Back in July, Cravath Swaine & Moore increased its starting salary for these professionals by 11% - up to $180,000 – as a means of attracting top talent. This move has arguably reignited a battle in associate pay that hasn’t been seen since around 2007. As a result of this hike, firms across the states and Europe have, in turn, increased their offering in order to ‘out-do’ the competition and attract these highly-sought-after entry level skills.

While many elite firms have absorbed these costs with little concerns, the picture isn’t the same across the board. According to the Citi report, these salary increases are causing expenses to grow fast across the industry, in many cases, faster than revenue growth itself. As a result profit margins are being severely impacted.

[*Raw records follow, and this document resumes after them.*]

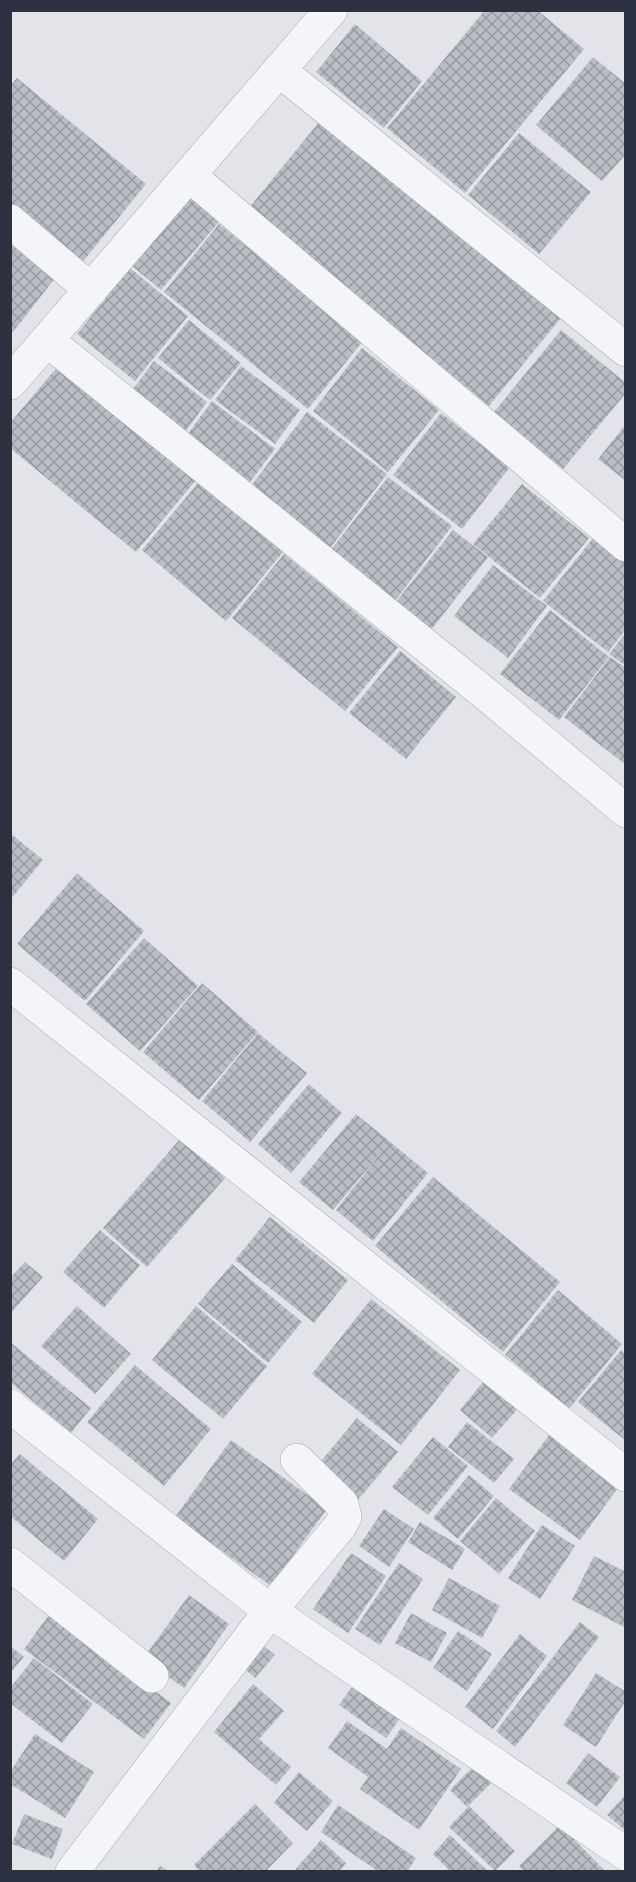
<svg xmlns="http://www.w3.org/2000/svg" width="636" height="1882" font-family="Arial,sans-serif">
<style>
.building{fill:url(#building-cross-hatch)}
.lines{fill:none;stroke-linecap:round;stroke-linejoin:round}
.minor-casing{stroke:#a7abb3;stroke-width:34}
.minor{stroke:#f4f5f8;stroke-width:33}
</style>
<defs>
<pattern id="building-cross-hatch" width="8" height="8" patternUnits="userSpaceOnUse" patternTransform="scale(1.5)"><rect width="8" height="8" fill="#b9bdc6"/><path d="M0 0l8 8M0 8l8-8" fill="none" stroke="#979aa2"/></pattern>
</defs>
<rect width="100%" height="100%" fill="#e2e4e9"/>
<g class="building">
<path d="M 485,10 L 537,10 L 584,49 L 465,193 L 387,128 Z"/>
<path d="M 355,24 L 422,81 L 384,128 L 316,72 Z"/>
<path d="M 593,57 L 626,84 L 626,154 L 602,181 L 536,125 Z"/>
<path d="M 17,78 L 146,184 L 80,265 L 10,207 L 10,86 Z"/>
<path d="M 324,116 L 564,314 L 489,406 L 249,208 Z"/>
<path d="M 519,133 L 591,192 L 539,254 L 468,195 Z"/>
<path d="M 193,191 L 223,217 L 161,290 L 132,266 Z"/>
<path d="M 219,224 L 363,341 L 308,409 L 164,292 Z"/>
<path d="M 10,235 L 59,273 L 10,336 Z"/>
<path d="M 130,268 L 188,316 L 135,381 L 77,334 Z"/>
<path d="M 189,320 L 241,363 L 210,400 L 158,358 Z"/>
<path d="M 561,330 L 626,383 L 626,393 L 563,469 L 494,412 Z"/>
<path d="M 362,348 L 439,410 L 388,472 L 313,411 Z"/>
<path d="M 154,361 L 207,402 L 182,436 L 128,396 Z"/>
<path d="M 59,365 L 196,480 L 136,552 L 10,448 L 10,423 Z"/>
<path d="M 241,366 L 300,410 L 275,444 L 215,400 Z"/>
<path d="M 212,401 L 275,449 L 247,486 L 184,439 Z"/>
<path d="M 307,412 L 387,474 L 327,552 L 248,490 Z"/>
<path d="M 441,413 L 510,467 L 462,529 L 393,475 Z"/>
<path d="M 626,424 L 626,481 L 598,459 Z"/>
<path d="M 388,477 L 452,526 L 395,601 L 330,551 Z"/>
<path d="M 199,482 L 283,552 L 226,621 L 142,550 Z"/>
<path d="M 522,484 L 589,538 L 540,598 L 473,544 Z"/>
<path d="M 453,530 L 488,557 L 431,630 L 396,602 Z"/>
<path d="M 594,537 L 626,562 L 626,629 L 608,652 L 543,601 Z"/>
<path d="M 284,554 L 398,647 L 345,711 L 232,618 Z"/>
<path d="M 493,565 L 547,606 L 508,658 L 454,616 Z"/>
<path d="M 550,610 L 609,657 L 559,720 L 500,674 Z"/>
<path d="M 626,633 L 626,666 L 609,654 Z"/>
<path d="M 400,651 L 456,697 L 406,759 L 349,713 Z"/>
<path d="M 610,657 L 626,668 L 626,765 L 564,717 Z"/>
<path d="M 10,833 L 43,860 L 10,900 Z"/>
<path d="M 77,873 L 144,931 L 85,1001 L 17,944 Z"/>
<path d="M 144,938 L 198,986 L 140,1051 L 86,1004 Z"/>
<path d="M 202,983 L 258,1032 L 199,1100 L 143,1052 Z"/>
<path d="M 258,1033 L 307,1073 L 250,1142 L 202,1101 Z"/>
<path d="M 309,1084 L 342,1113 L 291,1173 L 258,1144 Z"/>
<path d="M 356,1114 L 428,1173 L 373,1241 L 336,1210 L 384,1149 L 333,1210 L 299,1182 Z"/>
<path d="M 180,1139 L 225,1178 L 147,1267 L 103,1228 Z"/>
<path d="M 433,1177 L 560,1282 L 503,1352 L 375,1246 Z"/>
<path d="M 270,1217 L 348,1280 L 314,1323 L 235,1260 Z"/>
<path d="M 100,1230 L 140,1265 L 104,1308 L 63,1272 Z"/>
<path d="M 25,1262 L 43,1277 L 10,1314 L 10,1278 Z"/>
<path d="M 232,1264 L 302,1322 L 268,1363 L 198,1304 Z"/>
<path d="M 558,1290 L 622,1344 L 569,1409 L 505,1355 Z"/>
<path d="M 371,1299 L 460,1370 L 401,1445 L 312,1374 Z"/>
<path d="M 77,1306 L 131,1354 L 95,1394 L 41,1346 Z"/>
<path d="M 196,1306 L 267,1366 L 223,1419 L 152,1360 Z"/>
<path d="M 10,1342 L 91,1408 L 71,1433 L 10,1382 Z"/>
<path d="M 621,1350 L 626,1354 L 626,1441 L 578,1402 Z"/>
<path d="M 135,1365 L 211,1429 L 164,1486 L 87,1422 Z"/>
<path d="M 488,1376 L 521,1405 L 492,1438 L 460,1410 Z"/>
<path d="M 357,1418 L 398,1452 L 358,1500 L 317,1466 Z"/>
<path d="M 467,1422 L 514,1459 L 494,1483 L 448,1447 Z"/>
<path d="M 550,1434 L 620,1485 L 580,1540 L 509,1489 Z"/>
<path d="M 433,1437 L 468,1466 L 428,1515 L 392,1487 Z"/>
<path d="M 231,1440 L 327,1509 L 271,1586 L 175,1517 Z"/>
<path d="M 20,1454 L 98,1519 L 64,1561 L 10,1516 L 10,1465 Z"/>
<path d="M 469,1475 L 494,1496 L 458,1539 L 433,1518 Z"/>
<path d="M 496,1498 L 535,1531 L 499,1574 L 460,1541 Z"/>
<path d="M 384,1509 L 414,1529 L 389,1567 L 359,1546 Z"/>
<path d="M 420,1522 L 465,1549 L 452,1570 L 408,1542 Z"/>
<path d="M 542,1525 L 575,1546 L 540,1599 L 508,1578 Z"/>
<path d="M 351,1553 L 386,1576 L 348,1633 L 313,1609 Z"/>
<path d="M 594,1556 L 626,1572 L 624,1627 L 572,1600 Z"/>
<path d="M 399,1563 L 423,1579 L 380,1645 L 355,1629 Z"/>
<path d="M 449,1578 L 500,1606 L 482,1638 L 432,1610 Z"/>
<path d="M 189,1595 L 229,1624 L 184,1688 L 143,1659 Z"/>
<path d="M 51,1612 L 171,1703 L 144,1739 L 24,1649 Z"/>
<path d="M 411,1613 L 447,1633 L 431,1662 L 395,1643 Z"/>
<path d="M 580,1622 L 599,1637 L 515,1747 L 496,1731 Z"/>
<path d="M 458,1631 L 492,1654 L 467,1691 L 433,1668 Z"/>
<path d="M 520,1634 L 547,1656 L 493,1729 L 465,1707 Z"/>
<path d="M 258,1641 L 275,1655 L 255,1678 L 239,1664 Z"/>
<path d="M 10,1646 L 24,1657 L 10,1673 Z"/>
<path d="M 34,1658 L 93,1704 L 62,1743 L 10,1703 L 10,1688 Z"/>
<path d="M 596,1673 L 626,1692 L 626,1700 L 596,1747 L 563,1725 Z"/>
<path d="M 355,1683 L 401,1717 L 386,1738 L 339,1705 Z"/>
<path d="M 253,1684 L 284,1711 L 259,1739 L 291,1767 L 276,1785 L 214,1732 Z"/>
<path d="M 347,1721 L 387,1749 L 401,1728 L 461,1769 L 419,1830 L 360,1789 L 368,1777 L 328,1748 Z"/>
<path d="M 35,1734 L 94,1772 L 65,1818 L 10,1784 L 10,1772 Z"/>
<path d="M 588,1753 L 620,1777 L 597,1807 L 566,1783 Z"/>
<path d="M 478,1762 L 494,1780 L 467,1807 L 450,1790 Z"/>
<path d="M 299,1772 L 333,1801 L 307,1831 L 274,1803 Z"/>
<path d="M 626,1794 L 626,1831 L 607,1815 Z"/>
<path d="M 255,1804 L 293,1843 L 265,1872 L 200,1872 L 194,1865 Z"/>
<path d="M 338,1805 L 416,1858 L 407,1872 L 379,1872 L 321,1832 Z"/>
<path d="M 469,1806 L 515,1851 L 495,1871 L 449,1827 Z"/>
<path d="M 24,1814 L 63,1829 L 52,1859 L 12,1844 Z"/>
<path d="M 560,1825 L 606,1872 L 525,1872 L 519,1866 Z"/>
<path d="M 450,1835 L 489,1872 L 451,1872 L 433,1854 Z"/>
<path d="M 321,1840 L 346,1863 L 339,1872 L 293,1872 Z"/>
<path d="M 160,1866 L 169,1872 L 156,1872 Z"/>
</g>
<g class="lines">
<defs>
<g id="minor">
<path d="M 279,70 L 626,350"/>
<path d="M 190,176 L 626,545"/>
<path d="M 10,221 L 91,290"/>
<path d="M 48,341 L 487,695 L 626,811"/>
<path d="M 10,383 L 331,10"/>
<path d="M 10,984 L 626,1475"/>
<path d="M 10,1406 L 270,1611 L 626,1854"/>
<path d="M 10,1564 L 152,1676"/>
<path d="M 72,1872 L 270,1611 L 340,1526 L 345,1517 L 342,1504 L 297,1460"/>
</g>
</defs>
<use href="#minor" class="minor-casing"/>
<use href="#minor" class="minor"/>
</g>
<rect width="636" height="1882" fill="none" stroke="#2b3140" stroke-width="24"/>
</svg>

Commenting on these results, David Altuna, a senior vice president and client adviser in the Citi Law Firm Group, explained “Lawyer compensation expenses went from 3.0 to 4.1%. That’s the growth. To really zero in on that you have to look at headcount. Well, headcount was up 1.8% at the halfway mark and it came down to 1.6%. It wasn’t an increase in headcount that drove compensation growth and so we think it’s the associate compensation increases.”

As Altuna went on to clarify, the impact this hike in pay will have on end of year results is significant, “It looks likely that 2016 will come a bit short of 2015 in terms of profit and revenue growth, and we can point to a lot of factors — the change of administration, the implications of Brexit, associate compensation.”